'On that day, I decided no matter what harm comes my way, I am going out to help the poor.'
Sagar Shah, a criminal lawyer, is one of several thousands of unknown, unseen, Indians helping the poor and needy in this COVID-19 lockdown across India.
Sagar and his friend Dipesh Limbachiya spoke with Prasanna D Zore/Rediff.com on Swami Vivekanand road, Malad West, north west Mumbai.
An advocate who practices criminal law in Mumbai's session courts, Sagar was always sceptical about his father Atul's efforts to help the needy in Malad.
When his father decided to provide food packets to street dwellers and the poor during the COVID-19 lockdown, Sagar opposed the gesture of helping the poor that could expose his father to total strangers and probable coronavirus-infected people.
"I was against what my father was doing. Every day we were seeing in the news how coronavirus was spreading fast in the city," he says.
Just like how we get our food every day despite the lockdown, Sagar was under the impression that the poor and needy too must have been managing their meals. "Two-three days won't make any difference," he would tell himself.
"But I was completely wrong," he says admitting how wrong he was about the situation outside the comforts of his house.
Not only did his father ignore Sagar's pleas to not go out, he also convinced his son to join him in his effort.
And on the very first day of his volunteering effort, Sagar's outlook towards the good work his father did and how bad the situation was out in the streets changed for good.
See: How a Muslim woman inspired Sagar to help the needy
"When we went out I saw how bad the situation was," he says.
"I saw a Muslim aunty in the street looking out for food. We gave her a food packet. She was so hungry (and overwhelmed by our gesture) that she read the kalma (a prayer to Allah to bless a person for a good deed) for us without knowing our religion," he says.
This gesture of appreciation from a stranger changed Sagar's perspective completely towards fighting the COVID-19 pandemic.
"On that day, I decided no matter what harm comes my way, I am going out to help the poor," Sagar says about his life-changing experience.
Sagar says his father, his friend Dipesh Limbachiya (a BSc, Computer Science graduate seen in the video with Sagar) and he were not the only ones doing their bit for the poor.
A team of ten people, including his father, coordinates with BrihanMumbai Municipal Corporation officers to send food packets wherever it is needed in Malad.
Every day this team coordinates with Mahendra Gabane, a BMC staffer who gives them directions about the areas where food packets need to be distributed.

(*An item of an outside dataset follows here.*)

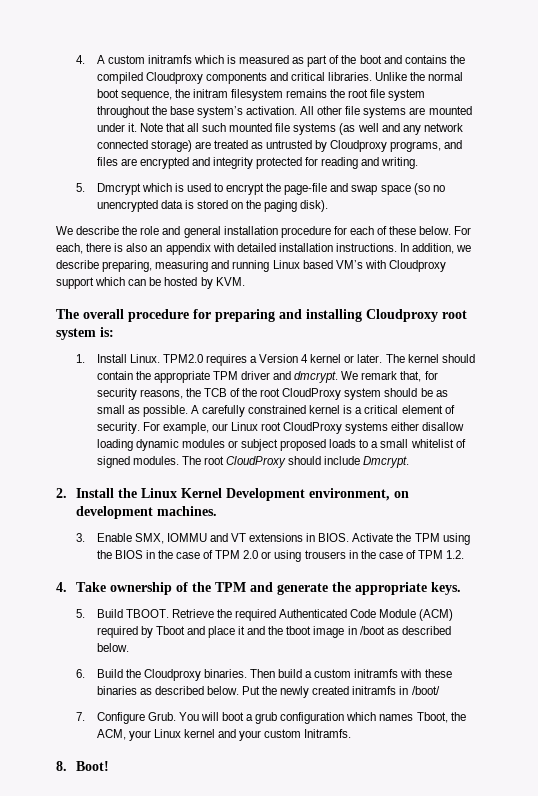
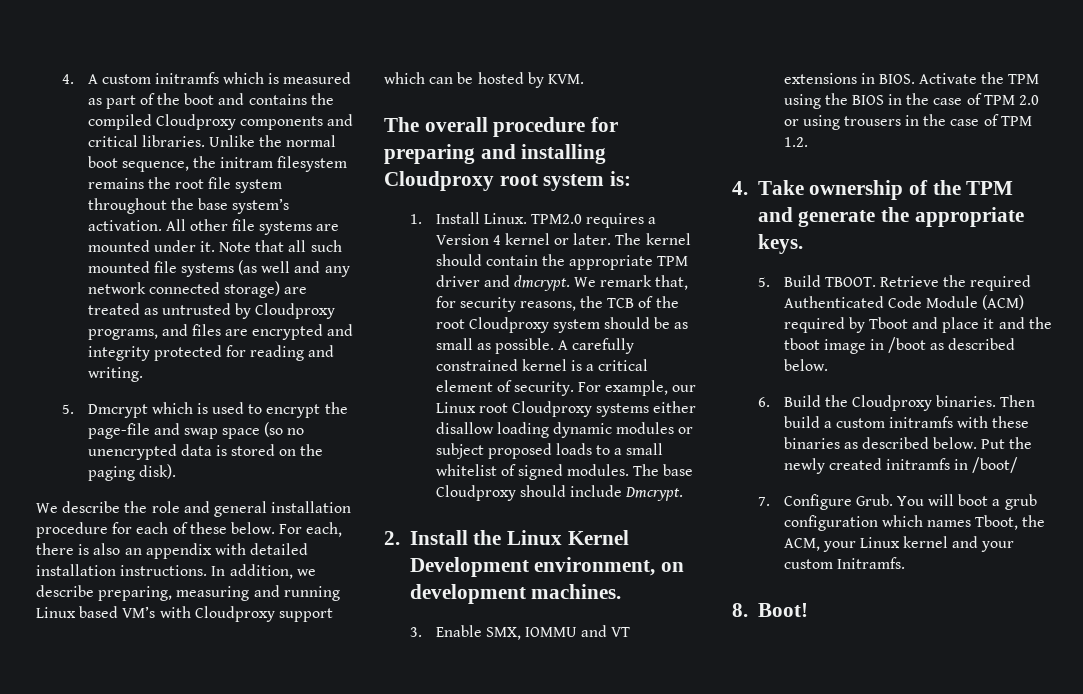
[282,388,342,400] CloudProxy -> [468,317,549,333] Cloudproxy
[283,422,343,434] CloudProxy -> [511,401,592,417] Cloudproxy
[203,456,286,468] root CloudProxy -> [663,464,694,476] [435,485,516,501] base Cloudproxy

Ever since the Janata Curfew ON March 22, Atul Shah and his team have been active. "Since that day we have been distributing about 250 to 300 packets in cars or on two-wheelers," Sagar says.
And just so that police personnel are also on the same page and they are not obstructed while on their mission, the BMC has provided these people with identity cards.
How do they get money to distribute these food packets every day? "Our neighbours, people from the neighbouring buildings all pitch in with money," says Sagar.